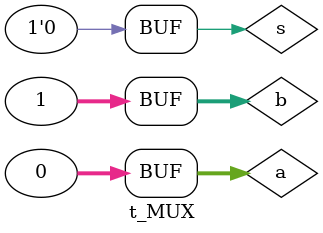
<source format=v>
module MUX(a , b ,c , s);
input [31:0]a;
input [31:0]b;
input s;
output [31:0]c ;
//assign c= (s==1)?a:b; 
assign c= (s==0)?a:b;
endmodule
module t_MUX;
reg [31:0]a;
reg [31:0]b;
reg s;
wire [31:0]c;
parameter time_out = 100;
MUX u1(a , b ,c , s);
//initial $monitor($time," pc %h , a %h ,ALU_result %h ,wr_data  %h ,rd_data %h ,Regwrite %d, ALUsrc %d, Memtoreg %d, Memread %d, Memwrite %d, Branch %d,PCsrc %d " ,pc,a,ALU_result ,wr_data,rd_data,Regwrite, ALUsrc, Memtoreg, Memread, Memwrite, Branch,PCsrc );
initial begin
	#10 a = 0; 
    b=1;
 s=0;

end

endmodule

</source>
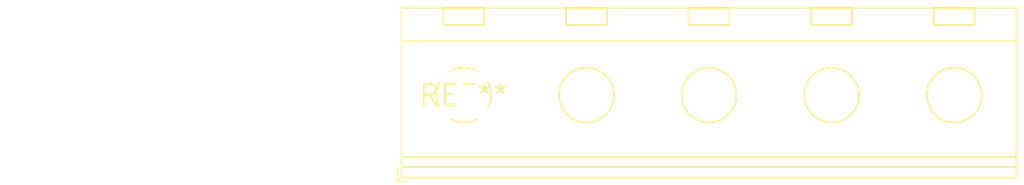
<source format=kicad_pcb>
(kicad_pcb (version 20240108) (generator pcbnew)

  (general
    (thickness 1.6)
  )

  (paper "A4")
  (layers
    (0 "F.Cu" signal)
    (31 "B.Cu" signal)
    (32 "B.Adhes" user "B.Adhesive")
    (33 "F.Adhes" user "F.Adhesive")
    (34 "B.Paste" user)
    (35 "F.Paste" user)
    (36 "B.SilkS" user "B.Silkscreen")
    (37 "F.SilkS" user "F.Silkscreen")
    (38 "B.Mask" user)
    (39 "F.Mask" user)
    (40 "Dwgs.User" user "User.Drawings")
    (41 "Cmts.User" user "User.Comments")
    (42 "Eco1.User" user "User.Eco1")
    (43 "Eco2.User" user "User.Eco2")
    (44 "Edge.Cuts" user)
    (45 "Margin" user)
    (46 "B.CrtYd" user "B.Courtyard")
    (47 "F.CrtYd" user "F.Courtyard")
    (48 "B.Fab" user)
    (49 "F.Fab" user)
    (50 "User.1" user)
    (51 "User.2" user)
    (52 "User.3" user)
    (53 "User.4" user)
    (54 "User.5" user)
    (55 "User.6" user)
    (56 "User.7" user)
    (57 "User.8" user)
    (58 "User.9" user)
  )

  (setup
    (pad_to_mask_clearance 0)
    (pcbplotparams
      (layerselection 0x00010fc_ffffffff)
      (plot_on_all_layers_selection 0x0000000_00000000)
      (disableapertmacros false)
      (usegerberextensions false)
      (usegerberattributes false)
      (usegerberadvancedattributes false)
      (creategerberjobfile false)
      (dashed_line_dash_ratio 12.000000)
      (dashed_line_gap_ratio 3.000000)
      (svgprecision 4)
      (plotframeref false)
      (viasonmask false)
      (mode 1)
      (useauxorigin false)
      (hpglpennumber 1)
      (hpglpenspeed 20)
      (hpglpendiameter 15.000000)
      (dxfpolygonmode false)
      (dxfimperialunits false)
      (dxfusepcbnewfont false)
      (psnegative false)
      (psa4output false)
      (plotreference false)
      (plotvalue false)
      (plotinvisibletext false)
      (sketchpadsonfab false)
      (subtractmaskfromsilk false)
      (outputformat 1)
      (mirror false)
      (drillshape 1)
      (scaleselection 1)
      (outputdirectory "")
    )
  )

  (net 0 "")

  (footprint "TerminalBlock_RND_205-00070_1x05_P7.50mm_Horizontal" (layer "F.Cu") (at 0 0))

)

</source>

▬▬▬▬▬▬

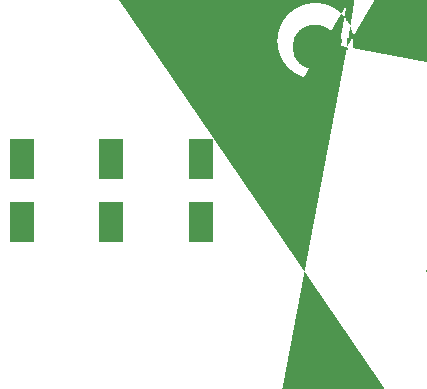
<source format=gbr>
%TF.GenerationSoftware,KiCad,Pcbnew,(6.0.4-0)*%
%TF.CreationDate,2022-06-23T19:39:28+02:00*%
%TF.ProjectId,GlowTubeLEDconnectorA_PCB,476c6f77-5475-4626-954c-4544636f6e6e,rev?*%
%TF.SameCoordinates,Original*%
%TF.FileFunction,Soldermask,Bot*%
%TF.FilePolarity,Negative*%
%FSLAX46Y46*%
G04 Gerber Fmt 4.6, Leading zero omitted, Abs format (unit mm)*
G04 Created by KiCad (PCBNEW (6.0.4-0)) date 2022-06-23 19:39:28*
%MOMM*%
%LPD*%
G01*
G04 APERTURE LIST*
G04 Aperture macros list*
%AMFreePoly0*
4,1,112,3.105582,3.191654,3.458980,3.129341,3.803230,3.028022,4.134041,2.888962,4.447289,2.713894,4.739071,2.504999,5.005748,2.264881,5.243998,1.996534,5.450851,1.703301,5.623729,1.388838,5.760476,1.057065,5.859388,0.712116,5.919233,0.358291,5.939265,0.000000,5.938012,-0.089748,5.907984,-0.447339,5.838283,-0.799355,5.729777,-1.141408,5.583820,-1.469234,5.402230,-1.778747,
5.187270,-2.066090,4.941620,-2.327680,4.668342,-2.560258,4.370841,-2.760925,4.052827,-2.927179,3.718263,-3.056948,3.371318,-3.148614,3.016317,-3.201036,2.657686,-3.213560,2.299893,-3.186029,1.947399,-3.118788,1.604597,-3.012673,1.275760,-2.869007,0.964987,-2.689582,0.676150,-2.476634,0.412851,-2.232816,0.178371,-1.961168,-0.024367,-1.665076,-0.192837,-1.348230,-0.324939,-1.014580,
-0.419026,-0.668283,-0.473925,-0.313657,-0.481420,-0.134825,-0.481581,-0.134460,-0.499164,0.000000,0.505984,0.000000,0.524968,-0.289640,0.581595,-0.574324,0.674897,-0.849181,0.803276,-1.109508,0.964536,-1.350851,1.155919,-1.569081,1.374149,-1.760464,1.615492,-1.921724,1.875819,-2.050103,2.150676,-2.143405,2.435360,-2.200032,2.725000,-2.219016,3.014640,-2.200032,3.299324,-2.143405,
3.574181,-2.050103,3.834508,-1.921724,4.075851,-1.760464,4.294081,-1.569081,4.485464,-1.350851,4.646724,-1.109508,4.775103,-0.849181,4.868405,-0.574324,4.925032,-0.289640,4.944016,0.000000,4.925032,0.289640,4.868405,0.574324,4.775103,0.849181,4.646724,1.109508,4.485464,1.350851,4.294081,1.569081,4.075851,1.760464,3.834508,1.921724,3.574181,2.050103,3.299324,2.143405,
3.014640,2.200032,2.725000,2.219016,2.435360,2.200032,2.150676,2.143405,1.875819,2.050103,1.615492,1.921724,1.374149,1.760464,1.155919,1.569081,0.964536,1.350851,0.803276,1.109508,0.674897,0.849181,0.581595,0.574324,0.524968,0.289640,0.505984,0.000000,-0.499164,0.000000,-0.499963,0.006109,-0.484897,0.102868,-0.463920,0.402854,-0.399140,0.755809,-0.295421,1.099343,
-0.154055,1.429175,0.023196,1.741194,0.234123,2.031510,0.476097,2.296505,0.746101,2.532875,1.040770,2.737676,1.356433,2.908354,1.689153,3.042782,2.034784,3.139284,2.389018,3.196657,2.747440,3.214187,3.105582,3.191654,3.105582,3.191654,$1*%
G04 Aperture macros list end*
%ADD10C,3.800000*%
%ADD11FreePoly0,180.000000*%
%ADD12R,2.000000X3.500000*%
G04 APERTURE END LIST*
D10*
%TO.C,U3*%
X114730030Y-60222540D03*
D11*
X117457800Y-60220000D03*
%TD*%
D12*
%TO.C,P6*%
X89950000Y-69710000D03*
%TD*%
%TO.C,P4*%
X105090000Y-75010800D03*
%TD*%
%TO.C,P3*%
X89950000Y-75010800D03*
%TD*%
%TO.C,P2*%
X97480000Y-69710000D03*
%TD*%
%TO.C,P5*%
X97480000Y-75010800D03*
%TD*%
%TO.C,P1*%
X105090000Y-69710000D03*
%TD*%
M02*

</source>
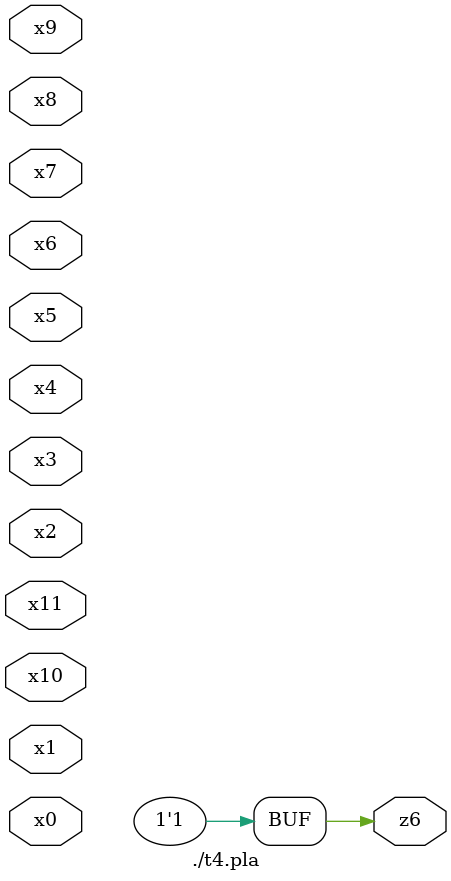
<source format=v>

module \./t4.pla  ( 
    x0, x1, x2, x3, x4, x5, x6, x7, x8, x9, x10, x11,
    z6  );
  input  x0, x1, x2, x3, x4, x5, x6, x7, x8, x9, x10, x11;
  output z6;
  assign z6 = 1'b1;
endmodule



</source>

▬▬▬▬▬▬

## WORK ORDER:
Among the lines of the listing above, count those that include "assign" and give only the total.

## FINISHED TASK:
3